I was wondering I like this product but can I use displacement in DAZ Studio as a sort of poor-man's Z-Brush? Is there a way to have DS apply the displacement to the mesh at viewPort subD 0 and then save the sculpted changes at subD zero as a new figure?
no, because I have been asking for this since they introduced HD morphs sadly so I can use them as figures in other software
its all part and parcel of the DAZ allowing PA HD morphs only
OK, thanks...
well, bummer.
Beautiful work!
now on the otherhand Will could make a furry HD morph
I did this silly dsplacement map, all I could export it as being a non PA
I don't have Will's shader as I mostly use Octane if I even use DAZ studio, it may work better with his shader
I have access to HD morphs, but honestly... there are only a few situations where I would use it over a Displacement map:
1) The details need to not be straight out. Like, imagine a rose person covered in curved thorns or long curved petals. If I want details that really curve, I need to sculpt it.
Having said that? Even for some REALLY weird monster effects, I rarely need this.
2) You want the freedom to easily mix the details with other displacement/HD morphs. I mean, sure, you could try to combine displacement maps, but...
Again, this rarely comes up, really.
3) More reliable seams.
A displacement map can, if you aren't really careful, come apart at the seams. HD morphs won't.
And keep in mind that whether you use HD Morphs or Displacement, you STILL need to set the Subd high enough to see the effect, either way.
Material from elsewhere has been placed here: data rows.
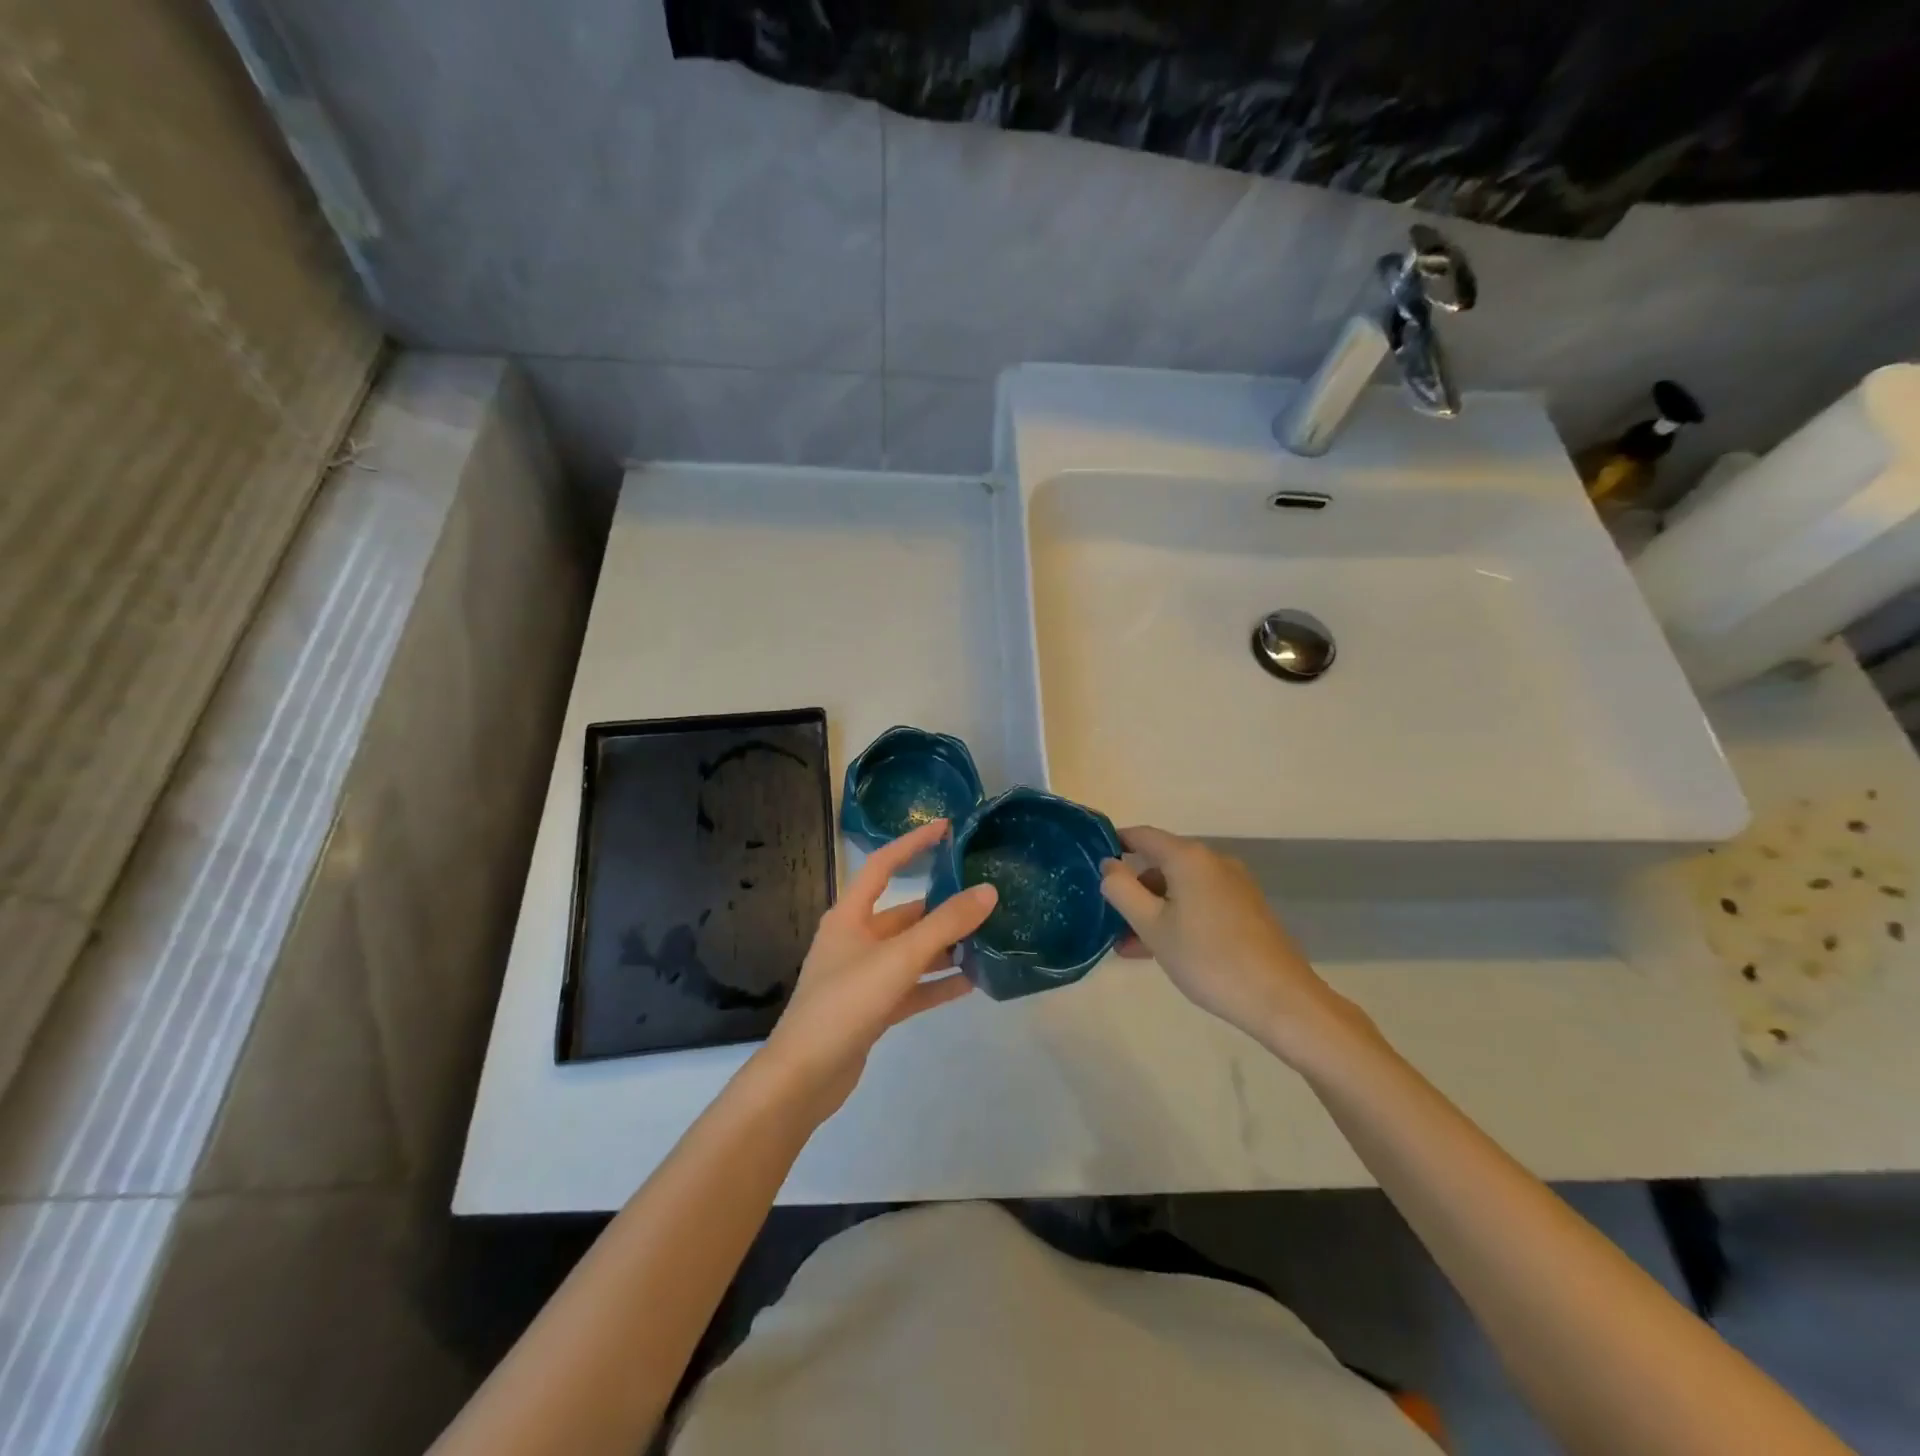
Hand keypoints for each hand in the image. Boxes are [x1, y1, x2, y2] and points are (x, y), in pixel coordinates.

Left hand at [759, 819, 996, 1120]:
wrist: (804, 1077)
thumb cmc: (845, 1003)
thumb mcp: (899, 958)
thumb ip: (944, 925)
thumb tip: (988, 891)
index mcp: (849, 916)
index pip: (883, 865)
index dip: (913, 844)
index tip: (946, 829)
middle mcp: (855, 940)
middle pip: (904, 914)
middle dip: (941, 907)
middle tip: (984, 898)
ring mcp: (863, 976)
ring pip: (911, 952)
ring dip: (944, 947)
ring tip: (987, 939)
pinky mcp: (872, 1009)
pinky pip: (912, 987)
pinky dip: (937, 983)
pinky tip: (971, 983)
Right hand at [1098, 826, 1367, 1062]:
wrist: (1280, 1000)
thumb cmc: (1208, 959)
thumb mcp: (1152, 926)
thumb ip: (1122, 890)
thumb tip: (1108, 865)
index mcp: (1189, 858)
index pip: (1143, 835)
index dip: (1115, 843)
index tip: (1091, 862)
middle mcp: (1213, 862)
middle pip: (1162, 864)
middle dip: (1133, 888)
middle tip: (1108, 918)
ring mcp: (1233, 886)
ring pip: (1180, 888)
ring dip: (1153, 909)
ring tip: (1129, 946)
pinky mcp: (1246, 909)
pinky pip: (1200, 902)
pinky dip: (1177, 917)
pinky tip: (1161, 950)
All in all, though? Unless you are making seriously weird stuff, displacement is fine. A number of programs will let you take a high density mesh and 'bake' it out into a displacement and/or normal map. (I recommend Mudbox, because it works well and it's also only $10/month!)
My recommendation is use Normal maps for fine details that don't significantly alter the surface, and then both Displacement and Normal maps to get a lot of movement plus fine detail.
thanks
Congrats on this product, Oso, I'll have it with my next purchase
Would be possible to do a poodle dog fur? Thanks!
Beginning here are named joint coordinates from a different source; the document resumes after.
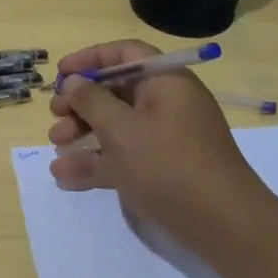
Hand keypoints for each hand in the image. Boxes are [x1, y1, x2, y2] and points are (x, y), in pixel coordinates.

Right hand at [48, 40, 269, 242]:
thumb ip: (91, 101)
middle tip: (55, 116)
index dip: (90, 59)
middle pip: (118, 92)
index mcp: (166, 82)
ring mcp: (166, 140)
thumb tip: (74, 82)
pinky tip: (65, 177)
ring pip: (117, 127)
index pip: (126, 54)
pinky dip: (97, 163)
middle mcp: (167, 105)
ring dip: (84, 135)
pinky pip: (124, 158)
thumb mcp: (121, 129)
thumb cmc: (168, 164)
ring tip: (55, 148)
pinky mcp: (163, 171)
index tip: (60, 74)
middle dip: (81, 104)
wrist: (222, 224)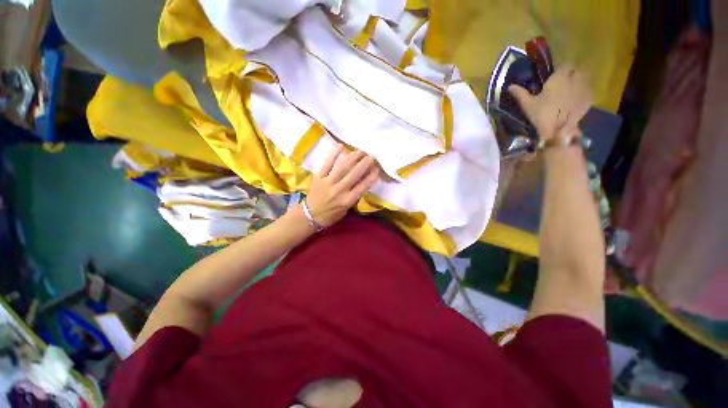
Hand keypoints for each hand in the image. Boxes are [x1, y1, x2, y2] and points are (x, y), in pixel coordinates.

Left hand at [305, 144, 379, 227]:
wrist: (310, 216)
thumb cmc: (331, 215)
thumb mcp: (346, 209)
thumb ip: (354, 196)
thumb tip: (362, 181)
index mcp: (347, 200)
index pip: (363, 186)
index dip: (371, 176)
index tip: (377, 169)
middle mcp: (339, 190)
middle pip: (354, 174)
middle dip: (365, 163)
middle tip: (371, 156)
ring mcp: (328, 182)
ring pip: (342, 167)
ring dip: (353, 157)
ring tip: (360, 151)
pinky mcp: (319, 177)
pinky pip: (327, 164)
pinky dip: (333, 154)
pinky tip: (340, 146)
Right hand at [509, 66, 591, 140]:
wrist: (557, 130)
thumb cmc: (541, 115)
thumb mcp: (528, 105)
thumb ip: (520, 93)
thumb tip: (510, 86)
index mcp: (559, 78)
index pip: (565, 65)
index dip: (561, 69)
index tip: (556, 75)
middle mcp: (574, 79)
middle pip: (576, 70)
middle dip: (571, 74)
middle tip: (564, 82)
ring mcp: (584, 89)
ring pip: (585, 79)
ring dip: (579, 82)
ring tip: (572, 89)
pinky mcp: (589, 99)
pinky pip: (589, 91)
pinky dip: (585, 92)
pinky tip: (578, 99)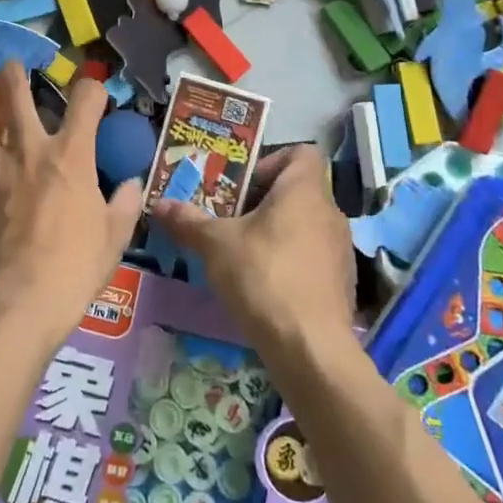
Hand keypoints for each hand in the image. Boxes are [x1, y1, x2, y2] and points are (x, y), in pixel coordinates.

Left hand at [0, 62, 143, 349]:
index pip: (86, 99)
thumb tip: (131, 185)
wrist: (20, 299)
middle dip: (13, 73)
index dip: (93, 88)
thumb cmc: (75, 267)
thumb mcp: (113, 238)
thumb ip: (123, 204)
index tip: (93, 94)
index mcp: (72, 154)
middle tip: (11, 67)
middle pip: (15, 93)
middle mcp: (31, 148)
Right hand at [151, 145, 354, 361]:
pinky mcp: (343, 284)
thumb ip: (188, 221)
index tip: (243, 185)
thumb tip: (159, 204)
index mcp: (304, 191)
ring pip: (305, 225)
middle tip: (230, 218)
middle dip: (263, 202)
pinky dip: (291, 262)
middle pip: (297, 191)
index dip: (271, 161)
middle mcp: (330, 213)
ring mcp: (341, 250)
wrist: (311, 349)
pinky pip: (313, 258)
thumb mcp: (216, 245)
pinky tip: (265, 286)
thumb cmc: (264, 277)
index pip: (301, 153)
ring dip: (276, 233)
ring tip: (243, 253)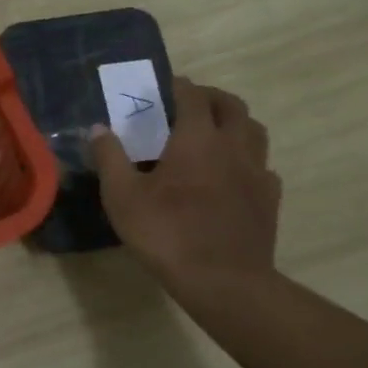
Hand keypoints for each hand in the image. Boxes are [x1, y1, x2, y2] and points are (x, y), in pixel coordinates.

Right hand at [89, 77, 281, 292]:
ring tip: (214, 135)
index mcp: (197, 138)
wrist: (223, 281)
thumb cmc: (167, 233)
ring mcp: (257, 172)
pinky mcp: (269, 198)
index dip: (178, 86)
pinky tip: (234, 176)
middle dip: (211, 98)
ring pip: (254, 131)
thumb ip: (110, 158)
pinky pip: (263, 166)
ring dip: (235, 124)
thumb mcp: (123, 197)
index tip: (163, 87)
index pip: (192, 96)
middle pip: (231, 105)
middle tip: (190, 106)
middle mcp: (233, 145)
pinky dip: (248, 161)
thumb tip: (98, 128)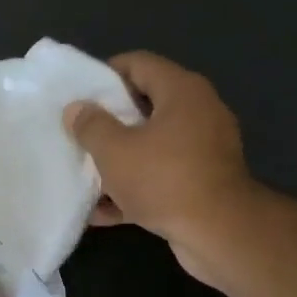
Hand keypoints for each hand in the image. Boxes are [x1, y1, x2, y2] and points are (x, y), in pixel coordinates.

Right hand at [62, 52, 261, 286]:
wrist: (219, 233)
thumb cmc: (164, 179)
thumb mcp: (114, 150)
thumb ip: (91, 126)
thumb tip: (77, 109)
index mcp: (182, 91)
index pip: (139, 63)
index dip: (105, 74)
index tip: (78, 95)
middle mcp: (199, 112)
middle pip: (145, 104)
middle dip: (109, 120)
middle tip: (78, 133)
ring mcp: (204, 149)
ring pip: (151, 144)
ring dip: (119, 158)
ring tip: (85, 171)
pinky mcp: (202, 182)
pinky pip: (160, 176)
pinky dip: (134, 188)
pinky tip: (102, 210)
I wish your next product to have a focus on creating new organic and horror skins
EquisVoid: Not my next product, but I do have such things in mind down the road. ;)
nice! thanks.
j
Below is my try with Millenium Cat.
Any possibility to create masks around eyes, nose etc in Daz Studio itself?
Having a gravity and comb/rotate fur properties in the shader will be awesome.
What is the purpose of the presets in the Animal folder?
I have tried OFS Cat Fur preset from Animals\MilCat\Hair\Oso3D\Furry
but it does nothing.
There is no mention of the presets in the documentation, either.